== PROVIDED TEXT ==
╭──
The Olympic efforts of Athens crippled Greek finances but at the same time put the ancient city on the map as a modern European capital with sports facilities to match anywhere in the world.

Its August extravaganza -- for years a cause for concern for Olympic chiefs -- proved a heartwarming success.

Luxembourg's Anne Kremer prepares to serve during practice for the Olympic tennis tournament in Athens, August 12, 2004.Starting with a doping controversy and ending with a stripped gold medal, the Athens Games were not just a test of Olympic ability, they were also a test of the Olympian ideals.

It was not what the Greek organisers had planned but, rather than tainting the Games, Olympic president Jacques Rogge's hardline stance against drug cheats marked the Athens Games as a watershed in the fight against doping in sport.

Before the athletics had even begun, two of its potential heroes had disappeared in a cloud of shame.

The withdrawals of Greek 200 metres Sydney Olympics champion Costas Kenteris and his training partner 100 metres sprinter Katerina Thanou cast a shadow over the first week of the Games.

The pair pulled out after an unseemly cat-and-mouse episode with officials after they missed a drugs test in mysterious circumstances the day before the opening ceremony.


Prior to these Games, the last track and field gold medallist to have been stripped of glory was 100 metres sprinter Ben Johnson in Seoul in 1988. Never before had two track and field golds been taken away.

In Athens, the count was three -- Irina Korzhanenko's shot put gold for testing for stanozolol, the crude steroid Johnson had used 16 years earlier, and the gold medals of Hungarian discus thrower Robert Fazekas and compatriot hammer thrower Adrian Annus for refusing to give urine samples.

Despite recording more than double the previous number of doping violations at a Summer Games, the Athens Olympics proved a roaring success everywhere except on the balance sheet.

The cost of staging them had spiralled in recent years after the Greeks had wasted three years of preparations and rushed to complete dozens of projects only weeks before the start.
╰──
== DATASET SECTION ==
╭──
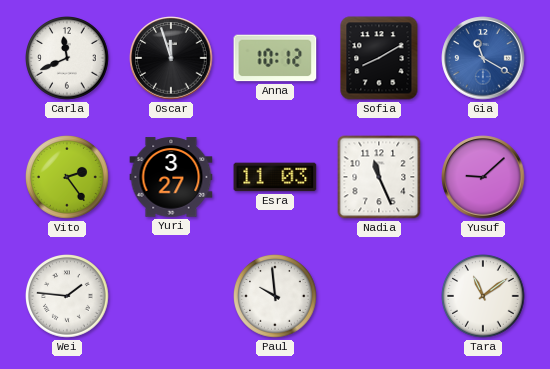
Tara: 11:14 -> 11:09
╰──
== REQUIRED WORK ==
Rewrite the Athens Olympics text between "Before the athletics" and "been taken away.", inclusive, with "withdrawals" changed to "departures".

== TASK OUTPUT ==
Before the athletics had even begun, two of its potential heroes had disappeared in a cloud of shame.

The departures of Greek 200 metres Sydney Olympics champion Costas Kenteris and his training partner 100 metres sprinter Katerina Thanou cast a shadow over the first week of the Games.

The pair pulled out after an unseemly cat-and-mouse episode with officials after they missed a drugs test in mysterious circumstances the day before the opening ceremony.


Prior to these Games, the last track and field gold medallist to have been stripped of glory was 100 metres sprinter Ben Johnson in Seoul in 1988. Never before had two track and field golds been taken away.